◆ **Trecho da página**:
↓↓↓
Amor em Penca

Cresci comendo muita banana, de tudo quanto era jeito: pura, amassadinha, com açúcar e canela, na massa de pastel, frita, no bolinho, na cuca, na torta, em sobremesa, com arroz e feijão, no sanduíche, assada, na farofa, na vitamina, cozida, na mamadeira…

Hoje me dou conta de que ela participou de minha vida, companheira e sempre disponível desde a mais tenra idade. Faz parte da cultura culinária da família e, para mim, guarda uma associação muito forte com a Vó Nair.

Alta e magra, ela tinha costumes frugais que punham em cólicas sua irmã. Tia Noêmia, que até hoje mora no interior e vai pra roça se precisar, não se conformava com aquele apetite de passarinho e não desistia nunca.
– Vai, Nááána! Mais uma xicrinha de café-com-leite…uma fatia de pão de cará com nata… mais um prato de canja… só um pedacinho de carne assada…

Quando não lograva seu intento, apelava.Certa de que a convidada não desperdiçaria comida, punha logo no prato da vó um pedação de frango, uma bisteca… logo pra ela, que não era muito de carnes.

A vó trocava qualquer bife suculento por uma banana picadinha na comida. Se tivesse arroz e feijão, então, era o manjar dos deuses!

Houve uma época em que a carne era artigo escasso no mercado. Foi lá pro final nos anos 80? Não sei bem ao certo, era pequena e não acompanhava a economia. Só sei das filas em supermercados, dos limites para se comprar determinados produtos, das pessoas falando do ágio e de uma saída gostosa e original que a mãe teve para driblar essa amofinação.

Na falta de carne e de outros tantos produtos dos quais não me lembro, ela não se fez de rogada. Num refratário, deitou arroz branquinho, pôs uma generosa camada bananas fritas, cobriu com molho feito de creme de leite, polvilhou queijo ralado, levou ao forno e pronto!
↑↑↑
◆ **Material fornecido**:
↓↓↓
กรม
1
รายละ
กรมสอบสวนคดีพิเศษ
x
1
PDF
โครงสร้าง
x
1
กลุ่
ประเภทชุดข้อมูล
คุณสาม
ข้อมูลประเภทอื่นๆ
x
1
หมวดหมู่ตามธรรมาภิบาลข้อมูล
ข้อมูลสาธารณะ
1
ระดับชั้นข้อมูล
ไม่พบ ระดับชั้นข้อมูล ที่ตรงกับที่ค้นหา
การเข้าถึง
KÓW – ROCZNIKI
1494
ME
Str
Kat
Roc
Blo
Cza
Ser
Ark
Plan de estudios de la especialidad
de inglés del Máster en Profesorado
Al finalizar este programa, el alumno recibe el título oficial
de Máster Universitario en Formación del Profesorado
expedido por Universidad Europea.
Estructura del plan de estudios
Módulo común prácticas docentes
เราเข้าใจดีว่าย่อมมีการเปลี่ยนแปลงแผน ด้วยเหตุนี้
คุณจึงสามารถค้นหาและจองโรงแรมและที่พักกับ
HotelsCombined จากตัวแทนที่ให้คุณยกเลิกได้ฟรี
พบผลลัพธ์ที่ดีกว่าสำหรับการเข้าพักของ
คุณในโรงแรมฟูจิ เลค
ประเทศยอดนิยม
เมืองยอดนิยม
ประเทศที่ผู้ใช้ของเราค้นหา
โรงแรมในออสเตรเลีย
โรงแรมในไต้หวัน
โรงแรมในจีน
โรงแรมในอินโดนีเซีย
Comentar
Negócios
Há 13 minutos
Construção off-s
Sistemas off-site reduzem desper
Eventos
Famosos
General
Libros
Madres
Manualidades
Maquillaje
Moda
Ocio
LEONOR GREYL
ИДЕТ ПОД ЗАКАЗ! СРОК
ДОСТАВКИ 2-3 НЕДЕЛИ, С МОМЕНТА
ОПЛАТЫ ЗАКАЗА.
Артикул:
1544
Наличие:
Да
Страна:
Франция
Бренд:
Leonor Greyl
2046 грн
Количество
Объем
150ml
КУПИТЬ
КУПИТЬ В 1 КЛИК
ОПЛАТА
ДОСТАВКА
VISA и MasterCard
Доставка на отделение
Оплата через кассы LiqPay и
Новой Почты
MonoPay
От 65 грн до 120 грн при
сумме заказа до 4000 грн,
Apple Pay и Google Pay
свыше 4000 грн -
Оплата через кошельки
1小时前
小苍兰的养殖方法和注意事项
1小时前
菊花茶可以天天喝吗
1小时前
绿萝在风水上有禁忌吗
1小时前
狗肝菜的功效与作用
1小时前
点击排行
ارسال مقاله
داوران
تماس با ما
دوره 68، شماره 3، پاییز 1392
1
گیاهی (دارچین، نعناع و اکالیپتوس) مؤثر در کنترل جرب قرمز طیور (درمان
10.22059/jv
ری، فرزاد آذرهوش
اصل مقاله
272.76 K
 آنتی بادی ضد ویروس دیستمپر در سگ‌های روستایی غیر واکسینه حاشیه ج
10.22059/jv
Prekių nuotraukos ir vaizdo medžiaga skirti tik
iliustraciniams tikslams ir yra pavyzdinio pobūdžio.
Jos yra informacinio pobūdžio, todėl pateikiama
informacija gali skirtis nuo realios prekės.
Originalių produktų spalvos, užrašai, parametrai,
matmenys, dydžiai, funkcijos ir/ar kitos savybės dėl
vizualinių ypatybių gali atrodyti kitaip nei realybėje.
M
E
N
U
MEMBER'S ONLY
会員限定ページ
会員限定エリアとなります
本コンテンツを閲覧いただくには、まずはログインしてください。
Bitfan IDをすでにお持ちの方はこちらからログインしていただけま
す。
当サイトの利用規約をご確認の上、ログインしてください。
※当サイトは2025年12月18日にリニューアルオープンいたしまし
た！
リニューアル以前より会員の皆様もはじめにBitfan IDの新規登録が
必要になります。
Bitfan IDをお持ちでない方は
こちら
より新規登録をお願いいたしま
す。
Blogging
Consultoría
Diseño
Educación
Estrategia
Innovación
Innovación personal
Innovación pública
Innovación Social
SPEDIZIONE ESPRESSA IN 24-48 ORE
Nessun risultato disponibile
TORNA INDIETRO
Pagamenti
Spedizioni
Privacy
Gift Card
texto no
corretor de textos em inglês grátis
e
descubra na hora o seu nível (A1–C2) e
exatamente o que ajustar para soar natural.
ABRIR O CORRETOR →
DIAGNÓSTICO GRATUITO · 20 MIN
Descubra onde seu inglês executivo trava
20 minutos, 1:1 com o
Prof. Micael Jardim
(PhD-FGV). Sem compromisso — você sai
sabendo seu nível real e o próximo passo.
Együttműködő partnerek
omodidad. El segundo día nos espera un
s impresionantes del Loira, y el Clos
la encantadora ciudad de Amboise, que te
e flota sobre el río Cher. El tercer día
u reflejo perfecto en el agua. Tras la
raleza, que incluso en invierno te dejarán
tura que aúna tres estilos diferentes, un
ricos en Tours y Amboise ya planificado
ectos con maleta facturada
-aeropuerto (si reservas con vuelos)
↑↑↑
◆ **Problemas a resolver**:
#1 Edite os registros desde o início até a linha que contém "HotelsCombined", inclusive, trocando "Módulo común" por "Módulo general" e mantendo todo o resto igual.
#2 Retome o texto sobre a banana na vida da família e continue-o a partir do ponto em que ele para.
O texto e os registros não têm nenhuma relação entre si.

◆ **Resultados do exercício**:
#1
กรม
1
รายละ
กรมสอบสวนคดีพิเศษ
x
1
PDF
โครงสร้าง
x
1
กลุ่
ประเภทชุดข้อมูล
คุณสาม
ข้อมูลประเภทอื่นๆ
x
1
หมวดหมู่ตามธรรมาภิบาลข้อมูล
ข้อมูลสาธารณะ
1
ระดับชั้นข้อมูล
ไม่พบ ระดับชั้นข้อมูล ที่ตรงกับที่ค้นหา
การเข้าถึง
KÓW – ROCZNIKI
1494
ME
Str
Kat
Roc
Blo
Cza
Ser
Ark
Plan de estudios de la especialidad
de inglés del Máster en Profesorado
Al finalizar este programa, el alumno recibe el título oficial
de Máster Universitario en Formación del Profesorado
expedido por Universidad Europea.
Estructura del plan de estudios
Módulo general prácticas docentes
เราเข้าใจดีว่าย่อมมีการเปลี่ยนแปลงแผน ด้วยเหตุนี้
คุณจึงสามารถค้นหาและจองโรงแรมและที่พักกับ
HotelsCombined จากตัวแทนที่ให้คุณยกเลิกได้ฟรี

#2
Quem não esqueceria do problema diante de uma refeição tão alegre e saborosa? Fato é que não me lembro de ter sentido falta nenhuma de carne naquelas épocas de inflação galopante e racionamento de comida. Suspeito que a mãe, que sempre teve pela sogra um amor de filha, inspirou-se na Vó Nair para fazer esse arrozinho de forno.

Não me lembro se tinha bananeira naquele quintal estreito e longo, que chegava até onde a gente não tinha coragem de ir. Mas não faltavam dúzias e dúzias da fruta na casa da vó. Não é à toa que a minha sobremesa preferida é a que ela fazia com creminho de gemas, banana frita, um toque de canela e suspiro de claras.

O sabor marcou tanto que me falta coragem para tentar a receita em casa. Mas pretendo por meus dotes à prova um dia, se as lágrimas prometerem não desonerar o creme.

Na casa da Vó Nair tinha também o doce de banana, moreninho e pedaçudo, que a gente comia com pão de milho e nata.

E tinha a cuca, cuja massa, daquelas de pão, era feita em alguidar de barro. Adorava quando a vó pedia para eu ajudar. Minha missão era descascar as bananas, cortá-las ao meio no sentido do comprimento, com uma faca cega (porque a vó sabia de meu atabalhoamento) e deixá-las pegar gosto numa bacia com açúcar e canela.

Poucos anos mais tarde, fui promovida. Aproveitando o restinho da massa que grudava na vasilha, eu já podia adicionar açúcar, manteiga, canela e mais um pouquinho de trigo para, maravilhada e com muito senso de responsabilidade culinária, transformar tudo aquilo na farofa doce que cobria a cuca.

Na linha de comidas rápidas uma criação familiar que muito me agrada é o McMacaco. A receita original leva um pão francês e uma banana. Faz-se um buraquinho no pão (pode-se ou não tirar o miolo, a gosto do freguês) e ali se coloca a banana. É pra comer assim, frio mesmo, com um cafezinho preto.

Minha variação predileta tem duas fatias de pão de sanduíche recheadas com banana, canela e uma fatia de queijo branco ou de coalho, prensadas naquelas engenhocas de se fazer misto quente na boca do fogão. Inúmeras foram as noites em que cheguei em casa tarde, exausta da faculdade e atendi às reivindicações do estômago roncante com um belo McMacaco.

E no quesito calorias-colesterol-açúcar-por-demais, a estrela é o Ba-mu, pastel recheado com banana e Mumu, depois passado em açúcar e canela. Mumu é o doce de leite que ganhou o apelido por causa do produto, num daqueles casos em que a marca consegue se tornar o nome da coisa. Se a vista não me pisca, o Ba-mu foi batizado pela tia Rosane.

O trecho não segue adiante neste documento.